RECORDS FOR THE EXERCISE
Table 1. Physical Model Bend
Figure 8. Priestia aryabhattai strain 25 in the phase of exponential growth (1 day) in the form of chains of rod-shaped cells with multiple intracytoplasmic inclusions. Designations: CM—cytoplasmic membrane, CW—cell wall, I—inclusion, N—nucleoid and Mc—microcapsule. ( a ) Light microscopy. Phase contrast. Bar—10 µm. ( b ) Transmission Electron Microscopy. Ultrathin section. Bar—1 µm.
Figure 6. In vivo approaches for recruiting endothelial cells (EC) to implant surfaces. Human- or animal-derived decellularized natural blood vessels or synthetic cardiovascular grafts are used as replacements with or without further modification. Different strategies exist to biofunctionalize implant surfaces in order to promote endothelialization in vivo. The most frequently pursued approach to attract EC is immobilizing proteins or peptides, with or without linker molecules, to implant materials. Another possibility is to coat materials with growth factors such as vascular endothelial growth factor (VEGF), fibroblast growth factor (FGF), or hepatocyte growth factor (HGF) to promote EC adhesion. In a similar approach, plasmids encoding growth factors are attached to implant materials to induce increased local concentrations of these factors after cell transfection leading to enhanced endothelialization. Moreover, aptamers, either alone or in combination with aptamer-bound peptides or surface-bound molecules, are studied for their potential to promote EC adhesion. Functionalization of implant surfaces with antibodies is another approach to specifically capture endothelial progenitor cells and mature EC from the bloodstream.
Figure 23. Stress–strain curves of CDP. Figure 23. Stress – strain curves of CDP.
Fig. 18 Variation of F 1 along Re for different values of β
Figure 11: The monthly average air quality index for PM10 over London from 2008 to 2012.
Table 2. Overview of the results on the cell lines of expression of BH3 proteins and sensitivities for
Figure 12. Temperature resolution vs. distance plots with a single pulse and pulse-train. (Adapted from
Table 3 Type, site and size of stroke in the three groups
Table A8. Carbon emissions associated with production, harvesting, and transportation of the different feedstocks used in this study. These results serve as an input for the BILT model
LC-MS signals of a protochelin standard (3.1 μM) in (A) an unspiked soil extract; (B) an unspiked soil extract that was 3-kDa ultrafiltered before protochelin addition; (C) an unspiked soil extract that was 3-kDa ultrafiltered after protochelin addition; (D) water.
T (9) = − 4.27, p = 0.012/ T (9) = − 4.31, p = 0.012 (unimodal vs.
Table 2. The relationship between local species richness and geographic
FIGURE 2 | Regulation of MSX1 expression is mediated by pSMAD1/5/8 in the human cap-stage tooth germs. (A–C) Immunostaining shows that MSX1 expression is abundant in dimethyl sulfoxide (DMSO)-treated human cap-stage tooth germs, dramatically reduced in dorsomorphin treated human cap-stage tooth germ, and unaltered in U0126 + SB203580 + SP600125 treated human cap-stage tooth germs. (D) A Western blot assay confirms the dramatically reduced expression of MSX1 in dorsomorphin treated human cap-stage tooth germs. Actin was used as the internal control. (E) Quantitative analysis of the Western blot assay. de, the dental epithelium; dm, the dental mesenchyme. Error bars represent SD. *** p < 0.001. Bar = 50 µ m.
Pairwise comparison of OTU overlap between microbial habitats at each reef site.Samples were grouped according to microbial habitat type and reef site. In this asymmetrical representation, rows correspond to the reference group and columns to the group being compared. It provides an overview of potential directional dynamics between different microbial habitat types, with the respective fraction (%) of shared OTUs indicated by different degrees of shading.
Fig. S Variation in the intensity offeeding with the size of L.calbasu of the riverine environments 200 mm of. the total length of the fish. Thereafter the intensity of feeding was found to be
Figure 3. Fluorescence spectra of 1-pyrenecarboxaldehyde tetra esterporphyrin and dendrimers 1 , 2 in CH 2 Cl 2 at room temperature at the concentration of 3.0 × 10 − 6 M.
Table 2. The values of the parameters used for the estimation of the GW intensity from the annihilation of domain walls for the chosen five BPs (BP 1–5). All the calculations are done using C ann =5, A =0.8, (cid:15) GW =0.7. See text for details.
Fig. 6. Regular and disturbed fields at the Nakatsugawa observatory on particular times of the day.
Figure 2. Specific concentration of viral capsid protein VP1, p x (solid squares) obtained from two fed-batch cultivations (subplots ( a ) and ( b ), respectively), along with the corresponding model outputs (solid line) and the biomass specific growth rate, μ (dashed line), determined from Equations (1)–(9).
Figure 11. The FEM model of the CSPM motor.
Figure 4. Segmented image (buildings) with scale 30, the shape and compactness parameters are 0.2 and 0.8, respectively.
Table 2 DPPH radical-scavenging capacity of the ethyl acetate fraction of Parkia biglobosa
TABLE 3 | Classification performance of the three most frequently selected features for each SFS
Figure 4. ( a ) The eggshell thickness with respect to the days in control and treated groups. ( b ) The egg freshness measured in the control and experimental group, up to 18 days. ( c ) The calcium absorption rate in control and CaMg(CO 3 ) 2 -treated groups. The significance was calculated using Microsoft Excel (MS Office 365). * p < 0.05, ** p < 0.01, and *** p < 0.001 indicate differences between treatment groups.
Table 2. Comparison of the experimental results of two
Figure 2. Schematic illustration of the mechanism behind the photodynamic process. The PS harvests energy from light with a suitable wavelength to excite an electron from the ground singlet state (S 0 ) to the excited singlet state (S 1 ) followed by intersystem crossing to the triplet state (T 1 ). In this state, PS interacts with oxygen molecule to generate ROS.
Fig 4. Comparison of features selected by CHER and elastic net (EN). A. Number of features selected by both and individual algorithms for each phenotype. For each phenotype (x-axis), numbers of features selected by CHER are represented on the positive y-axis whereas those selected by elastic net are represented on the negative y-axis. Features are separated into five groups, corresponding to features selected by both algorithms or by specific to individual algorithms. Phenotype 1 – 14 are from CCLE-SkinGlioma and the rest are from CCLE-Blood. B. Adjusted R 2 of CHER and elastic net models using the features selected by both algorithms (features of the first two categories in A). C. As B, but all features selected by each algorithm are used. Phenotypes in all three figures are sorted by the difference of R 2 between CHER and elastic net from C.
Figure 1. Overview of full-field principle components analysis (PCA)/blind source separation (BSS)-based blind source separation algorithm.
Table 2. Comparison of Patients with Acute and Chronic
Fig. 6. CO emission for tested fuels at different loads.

TASK BRIEF
Those lines of the records that contain the string "size" should be identified and copied.

REPLY
Table 3 Type, site and size of stroke in the three groups
Fig. S Variation in the intensity offeeding with the size of L.calbasu of the riverine environments 200 mm of. the total length of the fish. Thereafter the intensity of feeding was found to be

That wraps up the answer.